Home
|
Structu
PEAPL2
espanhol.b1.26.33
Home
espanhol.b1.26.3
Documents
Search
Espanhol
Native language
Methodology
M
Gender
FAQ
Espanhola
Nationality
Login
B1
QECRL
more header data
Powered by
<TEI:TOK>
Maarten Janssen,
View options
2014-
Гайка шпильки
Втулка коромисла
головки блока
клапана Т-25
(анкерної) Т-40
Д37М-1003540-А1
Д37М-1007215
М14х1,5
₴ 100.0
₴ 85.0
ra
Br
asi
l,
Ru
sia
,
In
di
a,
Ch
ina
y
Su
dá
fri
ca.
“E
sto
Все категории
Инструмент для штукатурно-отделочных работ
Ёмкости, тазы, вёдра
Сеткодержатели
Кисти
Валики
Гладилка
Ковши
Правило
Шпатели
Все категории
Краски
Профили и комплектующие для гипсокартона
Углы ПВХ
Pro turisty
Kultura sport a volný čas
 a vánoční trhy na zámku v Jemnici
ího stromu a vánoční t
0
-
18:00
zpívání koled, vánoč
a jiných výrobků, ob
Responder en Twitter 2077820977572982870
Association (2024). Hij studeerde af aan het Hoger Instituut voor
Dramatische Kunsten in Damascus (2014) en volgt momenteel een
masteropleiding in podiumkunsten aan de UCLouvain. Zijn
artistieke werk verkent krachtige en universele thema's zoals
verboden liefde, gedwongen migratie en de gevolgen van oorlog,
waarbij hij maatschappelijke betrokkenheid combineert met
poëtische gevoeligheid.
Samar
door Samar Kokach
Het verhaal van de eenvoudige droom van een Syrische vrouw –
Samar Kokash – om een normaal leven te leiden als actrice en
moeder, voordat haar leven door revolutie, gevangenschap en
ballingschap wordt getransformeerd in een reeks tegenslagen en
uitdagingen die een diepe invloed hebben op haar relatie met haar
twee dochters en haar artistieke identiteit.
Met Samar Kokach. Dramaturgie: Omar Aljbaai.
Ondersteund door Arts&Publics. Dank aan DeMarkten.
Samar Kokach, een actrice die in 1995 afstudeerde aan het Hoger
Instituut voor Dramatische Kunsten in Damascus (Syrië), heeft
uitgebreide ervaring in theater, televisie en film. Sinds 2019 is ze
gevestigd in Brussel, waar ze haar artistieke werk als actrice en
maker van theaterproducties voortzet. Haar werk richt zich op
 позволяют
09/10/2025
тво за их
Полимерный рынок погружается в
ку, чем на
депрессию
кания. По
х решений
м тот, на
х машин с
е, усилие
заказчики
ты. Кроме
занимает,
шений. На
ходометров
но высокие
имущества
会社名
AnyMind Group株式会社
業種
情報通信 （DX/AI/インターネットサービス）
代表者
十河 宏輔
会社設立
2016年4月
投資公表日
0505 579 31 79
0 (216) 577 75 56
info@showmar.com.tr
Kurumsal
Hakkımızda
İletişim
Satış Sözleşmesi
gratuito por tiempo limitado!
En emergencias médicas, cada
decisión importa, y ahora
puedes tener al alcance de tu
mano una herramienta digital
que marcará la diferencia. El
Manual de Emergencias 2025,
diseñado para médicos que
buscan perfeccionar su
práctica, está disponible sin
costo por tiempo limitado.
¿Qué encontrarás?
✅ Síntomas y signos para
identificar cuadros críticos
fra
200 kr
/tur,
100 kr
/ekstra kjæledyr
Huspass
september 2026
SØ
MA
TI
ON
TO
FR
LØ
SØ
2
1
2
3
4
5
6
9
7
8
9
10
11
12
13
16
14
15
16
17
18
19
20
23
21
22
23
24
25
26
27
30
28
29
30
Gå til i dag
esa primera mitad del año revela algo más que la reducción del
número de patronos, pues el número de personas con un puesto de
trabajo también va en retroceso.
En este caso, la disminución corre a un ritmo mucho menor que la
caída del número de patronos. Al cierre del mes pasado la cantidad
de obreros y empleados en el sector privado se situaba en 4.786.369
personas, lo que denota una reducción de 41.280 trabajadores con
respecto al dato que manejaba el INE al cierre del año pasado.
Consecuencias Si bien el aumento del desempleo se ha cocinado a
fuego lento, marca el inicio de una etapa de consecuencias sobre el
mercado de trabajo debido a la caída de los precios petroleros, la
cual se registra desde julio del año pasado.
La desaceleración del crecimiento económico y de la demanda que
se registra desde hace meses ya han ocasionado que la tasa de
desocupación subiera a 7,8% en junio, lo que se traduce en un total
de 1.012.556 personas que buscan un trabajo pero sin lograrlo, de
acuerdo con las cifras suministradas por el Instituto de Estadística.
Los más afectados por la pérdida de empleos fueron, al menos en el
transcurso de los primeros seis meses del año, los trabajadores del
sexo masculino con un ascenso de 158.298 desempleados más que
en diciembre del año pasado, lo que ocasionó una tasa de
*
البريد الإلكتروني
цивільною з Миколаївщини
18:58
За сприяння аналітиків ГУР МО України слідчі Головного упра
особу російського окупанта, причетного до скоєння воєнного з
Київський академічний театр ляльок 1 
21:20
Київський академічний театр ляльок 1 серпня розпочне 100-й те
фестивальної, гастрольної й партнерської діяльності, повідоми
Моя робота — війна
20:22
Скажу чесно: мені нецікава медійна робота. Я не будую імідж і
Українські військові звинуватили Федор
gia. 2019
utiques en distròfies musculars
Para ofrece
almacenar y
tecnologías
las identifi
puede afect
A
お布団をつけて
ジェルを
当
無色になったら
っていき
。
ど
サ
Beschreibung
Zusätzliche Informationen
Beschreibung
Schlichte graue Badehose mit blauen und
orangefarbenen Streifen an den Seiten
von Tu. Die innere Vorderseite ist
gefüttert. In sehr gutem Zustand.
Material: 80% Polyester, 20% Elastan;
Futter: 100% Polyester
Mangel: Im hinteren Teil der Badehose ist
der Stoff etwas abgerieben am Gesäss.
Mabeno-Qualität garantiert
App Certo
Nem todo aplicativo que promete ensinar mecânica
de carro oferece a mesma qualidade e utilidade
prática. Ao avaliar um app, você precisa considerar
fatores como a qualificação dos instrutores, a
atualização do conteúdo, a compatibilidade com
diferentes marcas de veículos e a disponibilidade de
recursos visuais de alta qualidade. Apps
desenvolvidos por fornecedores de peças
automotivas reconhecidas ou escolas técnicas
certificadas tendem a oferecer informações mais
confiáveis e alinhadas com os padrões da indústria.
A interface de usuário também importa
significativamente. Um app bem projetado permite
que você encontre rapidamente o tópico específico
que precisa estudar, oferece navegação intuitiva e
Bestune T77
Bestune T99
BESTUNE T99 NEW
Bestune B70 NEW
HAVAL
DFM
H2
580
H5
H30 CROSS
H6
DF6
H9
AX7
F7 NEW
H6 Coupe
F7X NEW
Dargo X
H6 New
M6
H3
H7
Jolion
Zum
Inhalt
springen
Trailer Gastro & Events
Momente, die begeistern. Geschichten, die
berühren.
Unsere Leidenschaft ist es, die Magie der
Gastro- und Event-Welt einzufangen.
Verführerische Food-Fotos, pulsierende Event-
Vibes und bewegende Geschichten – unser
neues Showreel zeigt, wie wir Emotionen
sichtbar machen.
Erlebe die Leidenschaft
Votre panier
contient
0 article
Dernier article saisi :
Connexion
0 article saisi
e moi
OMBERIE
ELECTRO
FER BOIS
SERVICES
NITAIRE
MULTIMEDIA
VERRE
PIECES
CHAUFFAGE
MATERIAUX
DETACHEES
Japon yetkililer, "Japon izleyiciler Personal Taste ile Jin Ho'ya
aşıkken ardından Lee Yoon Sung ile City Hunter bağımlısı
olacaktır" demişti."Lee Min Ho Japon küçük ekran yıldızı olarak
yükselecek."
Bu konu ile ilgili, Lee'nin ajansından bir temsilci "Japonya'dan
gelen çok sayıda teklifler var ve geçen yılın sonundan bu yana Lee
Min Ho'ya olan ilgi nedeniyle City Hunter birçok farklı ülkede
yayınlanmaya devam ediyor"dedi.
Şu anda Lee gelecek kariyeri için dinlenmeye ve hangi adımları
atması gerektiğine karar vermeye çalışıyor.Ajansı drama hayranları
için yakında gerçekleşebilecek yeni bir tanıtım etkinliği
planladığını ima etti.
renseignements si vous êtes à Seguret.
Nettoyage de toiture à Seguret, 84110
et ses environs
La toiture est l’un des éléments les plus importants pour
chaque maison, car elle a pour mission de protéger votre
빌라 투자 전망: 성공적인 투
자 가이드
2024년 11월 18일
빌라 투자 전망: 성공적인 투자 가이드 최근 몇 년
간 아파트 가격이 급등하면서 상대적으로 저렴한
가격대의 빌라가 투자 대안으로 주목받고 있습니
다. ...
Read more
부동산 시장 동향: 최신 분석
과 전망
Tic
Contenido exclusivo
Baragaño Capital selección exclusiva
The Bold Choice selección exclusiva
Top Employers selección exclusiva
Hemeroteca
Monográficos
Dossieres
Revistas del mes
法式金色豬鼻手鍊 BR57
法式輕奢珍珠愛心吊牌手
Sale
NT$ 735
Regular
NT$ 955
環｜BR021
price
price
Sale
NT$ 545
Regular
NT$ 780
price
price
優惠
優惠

• [What you have to do] Copy out the data above word for word, starting at its first line and ending with the line that contains "Samar Kokach, een".

• [Answer to the exercise]
Home
|
Structu
PEAPL2
espanhol.b1.26.33
Home
espanhol.b1.26.3
Documents
Search
Espanhol
Native language
Methodology
M
Gender
FAQ
Espanhola
Nationality
Login
B1
QECRL
more header data
Powered by
<TEI:TOK>
Maarten Janssen,
View options
2014-
Гайка шпильки
Втулка коромисла
головки блока
клапана Т-25
(анкерної) Т-40
Д37М-1003540-А1
Д37М-1007215
М14х1,5
₴ 100.0
₴ 85.0
ra
Br
asi
l,
Ru
sia
,
In
di
a,
Ch
ina
y
Su
dá
fri
ca.
“E
sto
Все категории
Инструмент для штукатурно-отделочных работ
Ёмкости, тазы, вёдра
Сеткодержатели
Кисти
Валики
Гладилка
Ковши
Правило
Шпатели
Все категории
Краски
Профили и комплектующие для гипсокартона
Углы ПВХ
Pro turisty
Kultura sport a volný čas
 a vánoční trhy na zámku v Jemnici
ího stromu a vánoční t
0
-
18:00
zpívání koled, vánoč
a jiných výrobků, ob
Responder en Twitter 2077820977572982870
Association (2024). Hij studeerde af aan het Hoger Instituut voor
Dramatische Kunsten in Damascus (2014) en volgt momenteel een
masteropleiding in podiumkunsten aan de UCLouvain. Zijn
artistieke werk verkent krachtige en universele thema's zoals
verboden liefde, gedwongen migratie en de gevolgen van oorlog,
waarbij hij maatschappelijke betrokkenheid combineert met
poëtische gevoeligheid.
Samar
door Samar Kokach
Het verhaal van de eenvoudige droom van een Syrische vrouw –
Samar Kokash – om een normaal leven te leiden als actrice en
moeder, voordat haar leven door revolutie, gevangenschap en
ballingschap wordt getransformeerd in een reeks tegenslagen en
uitdagingen die een diepe invloed hebben op haar relatie met haar
twee dochters en haar artistieke identiteit.
Met Samar Kokach. Dramaturgie: Omar Aljbaai.
Ondersteund door Arts&Publics. Dank aan DeMarkten.
Samar Kokach, een actrice die in 1995 afstudeerde aan het Hoger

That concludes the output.